> _WHAT IS BEING ASKED_: For the listing below, print exactly the lines from the line with "420 171 748" to the line with "145 94 3.45", both included, and nothing beyond them.

> _DATA UNDER STUDY_:
········
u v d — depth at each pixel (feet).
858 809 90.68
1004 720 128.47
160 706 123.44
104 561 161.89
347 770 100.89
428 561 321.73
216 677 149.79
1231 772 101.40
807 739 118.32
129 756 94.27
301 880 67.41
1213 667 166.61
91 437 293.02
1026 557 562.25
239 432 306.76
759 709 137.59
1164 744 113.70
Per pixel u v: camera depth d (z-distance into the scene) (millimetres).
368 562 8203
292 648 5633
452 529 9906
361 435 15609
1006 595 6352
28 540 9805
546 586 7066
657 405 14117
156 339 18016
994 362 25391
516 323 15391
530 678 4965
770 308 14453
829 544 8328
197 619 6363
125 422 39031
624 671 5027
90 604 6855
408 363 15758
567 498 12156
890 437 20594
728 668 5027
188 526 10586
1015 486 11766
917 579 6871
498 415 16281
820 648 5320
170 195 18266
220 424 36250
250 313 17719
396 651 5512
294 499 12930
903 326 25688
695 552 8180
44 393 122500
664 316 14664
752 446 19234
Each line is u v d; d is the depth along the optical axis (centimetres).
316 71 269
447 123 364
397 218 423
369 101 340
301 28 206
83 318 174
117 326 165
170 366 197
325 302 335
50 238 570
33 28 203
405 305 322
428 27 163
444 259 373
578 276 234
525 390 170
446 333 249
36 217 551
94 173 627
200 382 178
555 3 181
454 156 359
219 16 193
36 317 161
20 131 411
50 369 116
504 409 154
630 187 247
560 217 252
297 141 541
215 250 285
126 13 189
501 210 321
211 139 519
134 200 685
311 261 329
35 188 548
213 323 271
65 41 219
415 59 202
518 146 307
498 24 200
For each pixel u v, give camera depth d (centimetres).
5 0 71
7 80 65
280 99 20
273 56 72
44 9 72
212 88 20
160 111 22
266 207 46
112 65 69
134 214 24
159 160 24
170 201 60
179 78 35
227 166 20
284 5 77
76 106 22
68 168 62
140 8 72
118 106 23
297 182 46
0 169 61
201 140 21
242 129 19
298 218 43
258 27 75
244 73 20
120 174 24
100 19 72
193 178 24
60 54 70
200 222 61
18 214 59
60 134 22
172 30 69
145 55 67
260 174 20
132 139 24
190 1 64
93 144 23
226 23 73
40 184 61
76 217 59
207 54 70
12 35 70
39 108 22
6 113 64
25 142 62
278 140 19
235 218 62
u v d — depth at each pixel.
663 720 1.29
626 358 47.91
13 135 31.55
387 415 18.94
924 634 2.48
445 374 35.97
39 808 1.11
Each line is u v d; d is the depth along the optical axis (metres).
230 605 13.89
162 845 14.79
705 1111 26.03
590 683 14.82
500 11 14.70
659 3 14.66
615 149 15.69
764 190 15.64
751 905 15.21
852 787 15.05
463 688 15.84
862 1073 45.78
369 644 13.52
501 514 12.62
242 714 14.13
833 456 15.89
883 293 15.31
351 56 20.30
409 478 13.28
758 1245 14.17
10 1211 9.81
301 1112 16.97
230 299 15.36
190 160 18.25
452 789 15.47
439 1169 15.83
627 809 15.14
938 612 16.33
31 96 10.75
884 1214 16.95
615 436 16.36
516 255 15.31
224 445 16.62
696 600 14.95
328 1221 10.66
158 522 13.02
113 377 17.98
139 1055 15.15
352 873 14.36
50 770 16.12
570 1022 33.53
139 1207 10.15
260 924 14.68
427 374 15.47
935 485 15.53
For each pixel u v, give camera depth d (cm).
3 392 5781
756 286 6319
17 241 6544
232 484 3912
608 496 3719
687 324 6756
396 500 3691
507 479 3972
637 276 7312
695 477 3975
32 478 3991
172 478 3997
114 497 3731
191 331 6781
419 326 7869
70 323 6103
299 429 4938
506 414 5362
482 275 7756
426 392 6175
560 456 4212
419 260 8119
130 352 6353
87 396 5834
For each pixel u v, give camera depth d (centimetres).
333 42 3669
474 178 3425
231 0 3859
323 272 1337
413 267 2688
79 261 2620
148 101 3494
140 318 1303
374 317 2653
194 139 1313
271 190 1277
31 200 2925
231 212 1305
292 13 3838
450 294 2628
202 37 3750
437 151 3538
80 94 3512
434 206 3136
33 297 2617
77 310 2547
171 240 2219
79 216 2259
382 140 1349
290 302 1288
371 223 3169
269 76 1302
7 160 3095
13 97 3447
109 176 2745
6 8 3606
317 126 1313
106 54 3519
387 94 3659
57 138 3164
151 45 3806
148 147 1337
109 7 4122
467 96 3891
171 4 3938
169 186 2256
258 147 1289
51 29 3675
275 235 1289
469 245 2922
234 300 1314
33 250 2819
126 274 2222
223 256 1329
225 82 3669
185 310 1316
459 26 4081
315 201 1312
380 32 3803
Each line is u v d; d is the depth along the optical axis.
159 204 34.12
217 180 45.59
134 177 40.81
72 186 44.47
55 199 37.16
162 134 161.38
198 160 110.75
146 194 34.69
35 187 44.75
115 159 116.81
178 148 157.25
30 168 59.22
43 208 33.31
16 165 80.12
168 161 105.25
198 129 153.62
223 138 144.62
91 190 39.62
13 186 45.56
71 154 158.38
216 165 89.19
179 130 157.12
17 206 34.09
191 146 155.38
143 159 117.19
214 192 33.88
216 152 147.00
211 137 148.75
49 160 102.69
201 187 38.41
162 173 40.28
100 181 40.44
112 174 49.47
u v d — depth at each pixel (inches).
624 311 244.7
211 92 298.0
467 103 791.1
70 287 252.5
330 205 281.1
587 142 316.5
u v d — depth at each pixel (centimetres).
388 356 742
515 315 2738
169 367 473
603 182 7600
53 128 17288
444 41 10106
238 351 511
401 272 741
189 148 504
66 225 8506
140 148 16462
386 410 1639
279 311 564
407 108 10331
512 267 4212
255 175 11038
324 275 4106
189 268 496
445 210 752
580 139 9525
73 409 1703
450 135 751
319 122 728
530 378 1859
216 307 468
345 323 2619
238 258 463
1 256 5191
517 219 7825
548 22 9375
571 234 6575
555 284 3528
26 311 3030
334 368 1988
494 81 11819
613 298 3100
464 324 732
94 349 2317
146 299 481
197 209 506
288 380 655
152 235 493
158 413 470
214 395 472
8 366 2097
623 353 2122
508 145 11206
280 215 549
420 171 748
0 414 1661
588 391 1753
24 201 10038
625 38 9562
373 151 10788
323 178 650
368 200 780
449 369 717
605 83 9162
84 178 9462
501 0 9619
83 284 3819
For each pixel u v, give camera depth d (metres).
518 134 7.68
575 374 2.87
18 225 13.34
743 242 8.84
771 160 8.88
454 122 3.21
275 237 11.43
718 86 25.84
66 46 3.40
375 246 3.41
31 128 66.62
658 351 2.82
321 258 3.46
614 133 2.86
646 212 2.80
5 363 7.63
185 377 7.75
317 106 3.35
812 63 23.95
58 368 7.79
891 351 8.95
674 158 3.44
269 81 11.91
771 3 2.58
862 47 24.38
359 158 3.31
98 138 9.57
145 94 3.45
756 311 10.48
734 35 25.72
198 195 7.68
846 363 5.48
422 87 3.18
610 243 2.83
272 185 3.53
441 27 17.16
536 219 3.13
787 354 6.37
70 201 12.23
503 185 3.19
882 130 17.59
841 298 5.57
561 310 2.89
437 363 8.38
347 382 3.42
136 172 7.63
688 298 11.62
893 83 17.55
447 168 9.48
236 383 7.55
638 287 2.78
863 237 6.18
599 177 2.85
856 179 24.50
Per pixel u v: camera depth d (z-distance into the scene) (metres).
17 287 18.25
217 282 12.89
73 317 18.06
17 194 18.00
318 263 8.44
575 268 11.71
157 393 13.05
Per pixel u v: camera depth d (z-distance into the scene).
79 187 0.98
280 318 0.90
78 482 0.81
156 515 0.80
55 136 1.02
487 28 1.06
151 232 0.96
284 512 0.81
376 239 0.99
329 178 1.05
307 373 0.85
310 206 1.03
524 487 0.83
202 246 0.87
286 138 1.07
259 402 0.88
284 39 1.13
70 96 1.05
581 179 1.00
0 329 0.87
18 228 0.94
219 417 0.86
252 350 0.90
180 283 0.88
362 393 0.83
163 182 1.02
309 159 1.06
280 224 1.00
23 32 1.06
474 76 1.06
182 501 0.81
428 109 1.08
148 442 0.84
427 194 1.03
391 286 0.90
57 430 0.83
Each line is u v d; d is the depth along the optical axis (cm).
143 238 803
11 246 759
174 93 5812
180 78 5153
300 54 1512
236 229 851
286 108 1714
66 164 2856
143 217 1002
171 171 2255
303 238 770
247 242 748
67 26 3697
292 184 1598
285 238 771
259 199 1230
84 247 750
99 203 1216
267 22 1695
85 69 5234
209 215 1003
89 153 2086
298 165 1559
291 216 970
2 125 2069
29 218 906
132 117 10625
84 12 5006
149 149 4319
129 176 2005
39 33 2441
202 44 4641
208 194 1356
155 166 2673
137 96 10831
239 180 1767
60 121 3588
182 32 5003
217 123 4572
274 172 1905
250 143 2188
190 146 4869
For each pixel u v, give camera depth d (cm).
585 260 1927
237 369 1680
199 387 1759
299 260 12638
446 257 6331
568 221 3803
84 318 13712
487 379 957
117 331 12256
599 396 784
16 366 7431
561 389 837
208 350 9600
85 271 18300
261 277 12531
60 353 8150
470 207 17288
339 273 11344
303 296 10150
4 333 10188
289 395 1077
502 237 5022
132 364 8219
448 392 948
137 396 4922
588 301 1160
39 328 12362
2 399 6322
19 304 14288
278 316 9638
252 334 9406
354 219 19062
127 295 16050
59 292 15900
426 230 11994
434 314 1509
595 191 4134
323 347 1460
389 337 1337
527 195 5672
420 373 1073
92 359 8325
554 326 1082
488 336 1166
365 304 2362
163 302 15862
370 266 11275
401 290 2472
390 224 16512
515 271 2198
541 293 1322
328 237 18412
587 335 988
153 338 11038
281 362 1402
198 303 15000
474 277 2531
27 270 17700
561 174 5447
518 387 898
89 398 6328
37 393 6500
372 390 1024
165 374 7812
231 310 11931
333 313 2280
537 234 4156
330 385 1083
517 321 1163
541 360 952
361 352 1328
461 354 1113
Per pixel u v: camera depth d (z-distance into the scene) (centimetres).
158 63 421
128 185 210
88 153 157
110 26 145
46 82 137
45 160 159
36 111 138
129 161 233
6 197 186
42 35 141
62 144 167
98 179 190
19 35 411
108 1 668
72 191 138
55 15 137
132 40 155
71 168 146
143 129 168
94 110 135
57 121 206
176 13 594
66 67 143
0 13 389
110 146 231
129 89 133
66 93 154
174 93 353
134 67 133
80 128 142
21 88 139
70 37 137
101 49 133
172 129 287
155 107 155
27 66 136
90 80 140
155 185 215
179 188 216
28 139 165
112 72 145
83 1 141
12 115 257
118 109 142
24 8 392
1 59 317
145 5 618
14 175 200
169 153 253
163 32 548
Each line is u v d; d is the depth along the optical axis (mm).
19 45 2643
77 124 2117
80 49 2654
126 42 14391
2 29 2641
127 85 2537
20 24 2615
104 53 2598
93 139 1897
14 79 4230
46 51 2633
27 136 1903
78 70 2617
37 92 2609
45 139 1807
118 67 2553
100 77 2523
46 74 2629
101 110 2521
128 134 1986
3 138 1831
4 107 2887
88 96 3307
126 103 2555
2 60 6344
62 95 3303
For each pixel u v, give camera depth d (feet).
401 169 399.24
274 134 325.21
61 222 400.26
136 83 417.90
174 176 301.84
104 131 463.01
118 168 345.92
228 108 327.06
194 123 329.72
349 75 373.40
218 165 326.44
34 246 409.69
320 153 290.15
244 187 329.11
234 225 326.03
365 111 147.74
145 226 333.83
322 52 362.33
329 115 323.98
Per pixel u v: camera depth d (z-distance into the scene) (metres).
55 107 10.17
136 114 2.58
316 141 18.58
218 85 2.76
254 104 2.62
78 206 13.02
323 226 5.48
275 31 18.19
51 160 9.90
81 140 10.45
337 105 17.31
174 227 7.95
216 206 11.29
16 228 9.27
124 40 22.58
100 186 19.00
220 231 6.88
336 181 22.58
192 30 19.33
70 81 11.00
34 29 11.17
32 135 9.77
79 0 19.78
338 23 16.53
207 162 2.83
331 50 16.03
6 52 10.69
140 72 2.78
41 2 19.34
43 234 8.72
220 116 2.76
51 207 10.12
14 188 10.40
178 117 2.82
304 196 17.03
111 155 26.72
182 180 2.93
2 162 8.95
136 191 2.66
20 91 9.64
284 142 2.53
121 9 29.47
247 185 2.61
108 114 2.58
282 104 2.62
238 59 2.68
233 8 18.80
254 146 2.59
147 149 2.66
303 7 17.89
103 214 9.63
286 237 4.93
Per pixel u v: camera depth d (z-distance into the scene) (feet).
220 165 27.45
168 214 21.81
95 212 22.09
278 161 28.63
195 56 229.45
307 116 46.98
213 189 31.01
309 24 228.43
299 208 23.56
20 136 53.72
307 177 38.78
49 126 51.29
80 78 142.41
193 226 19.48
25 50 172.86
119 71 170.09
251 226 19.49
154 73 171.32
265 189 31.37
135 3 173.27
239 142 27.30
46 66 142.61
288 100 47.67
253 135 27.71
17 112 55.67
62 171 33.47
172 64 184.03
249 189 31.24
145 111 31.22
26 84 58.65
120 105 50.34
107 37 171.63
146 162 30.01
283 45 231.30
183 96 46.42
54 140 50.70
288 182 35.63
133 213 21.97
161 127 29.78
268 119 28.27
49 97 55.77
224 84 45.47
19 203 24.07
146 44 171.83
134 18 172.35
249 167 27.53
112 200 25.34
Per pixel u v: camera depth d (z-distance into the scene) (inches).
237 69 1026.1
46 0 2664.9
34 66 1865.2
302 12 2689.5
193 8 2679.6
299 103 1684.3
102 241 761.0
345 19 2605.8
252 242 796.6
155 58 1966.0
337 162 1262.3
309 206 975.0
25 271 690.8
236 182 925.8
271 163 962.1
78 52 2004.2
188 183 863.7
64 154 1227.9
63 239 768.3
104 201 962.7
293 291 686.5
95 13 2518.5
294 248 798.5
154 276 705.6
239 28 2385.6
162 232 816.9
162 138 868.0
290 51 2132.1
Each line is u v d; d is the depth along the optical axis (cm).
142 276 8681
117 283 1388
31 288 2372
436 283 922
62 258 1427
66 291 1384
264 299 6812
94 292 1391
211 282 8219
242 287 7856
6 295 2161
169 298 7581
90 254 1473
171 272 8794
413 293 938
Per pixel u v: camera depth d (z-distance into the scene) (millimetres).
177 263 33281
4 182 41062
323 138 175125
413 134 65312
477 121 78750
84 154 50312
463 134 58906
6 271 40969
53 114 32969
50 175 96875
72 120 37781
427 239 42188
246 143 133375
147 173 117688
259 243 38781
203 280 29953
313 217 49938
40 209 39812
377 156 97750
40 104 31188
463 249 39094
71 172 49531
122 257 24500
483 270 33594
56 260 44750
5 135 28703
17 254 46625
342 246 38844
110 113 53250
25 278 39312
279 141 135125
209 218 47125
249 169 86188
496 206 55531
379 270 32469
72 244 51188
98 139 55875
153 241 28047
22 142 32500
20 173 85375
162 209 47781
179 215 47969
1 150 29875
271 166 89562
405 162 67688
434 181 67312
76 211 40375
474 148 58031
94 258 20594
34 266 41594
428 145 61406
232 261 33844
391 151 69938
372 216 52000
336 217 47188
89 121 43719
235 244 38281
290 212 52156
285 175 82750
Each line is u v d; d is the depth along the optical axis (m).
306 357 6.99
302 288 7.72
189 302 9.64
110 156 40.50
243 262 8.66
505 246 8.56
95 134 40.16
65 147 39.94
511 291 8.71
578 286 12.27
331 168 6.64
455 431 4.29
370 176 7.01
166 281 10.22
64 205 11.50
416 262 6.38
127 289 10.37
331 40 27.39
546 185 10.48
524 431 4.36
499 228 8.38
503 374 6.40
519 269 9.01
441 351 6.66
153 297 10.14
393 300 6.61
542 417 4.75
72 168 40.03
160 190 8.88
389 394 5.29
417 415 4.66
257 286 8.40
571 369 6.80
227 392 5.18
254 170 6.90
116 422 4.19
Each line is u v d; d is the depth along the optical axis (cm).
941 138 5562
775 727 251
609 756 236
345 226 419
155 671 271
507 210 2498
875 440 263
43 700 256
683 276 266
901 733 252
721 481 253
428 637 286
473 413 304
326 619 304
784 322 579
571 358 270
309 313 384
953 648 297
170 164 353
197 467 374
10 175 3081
········
> _RESULT_:
420 171 748
0 414 1661
588 391 1753
24 201 10038
625 38 9562
373 151 10788
323 178 650
368 200 780
449 369 717
605 83 9162
84 178 9462
501 0 9619
83 284 3819
For each pixel u v, give camera depth d (metres).
518 134 7.68
575 374 2.87
18 225 13.34
743 242 8.84
771 160 8.88
454 122 3.21
275 237 11.43
718 86 25.84
66 46 3.40
375 246 3.41
31 128 66.62
658 351 2.82
321 258 3.46
614 133 2.86
646 212 2.80
5 363 7.63
185 377 7.75
317 106 3.35
812 63 23.95
58 368 7.79
891 351 8.95
674 158 3.44
269 81 11.91
771 3 2.58
862 47 24.38
359 158 3.31
98 138 9.57
145 94 3.45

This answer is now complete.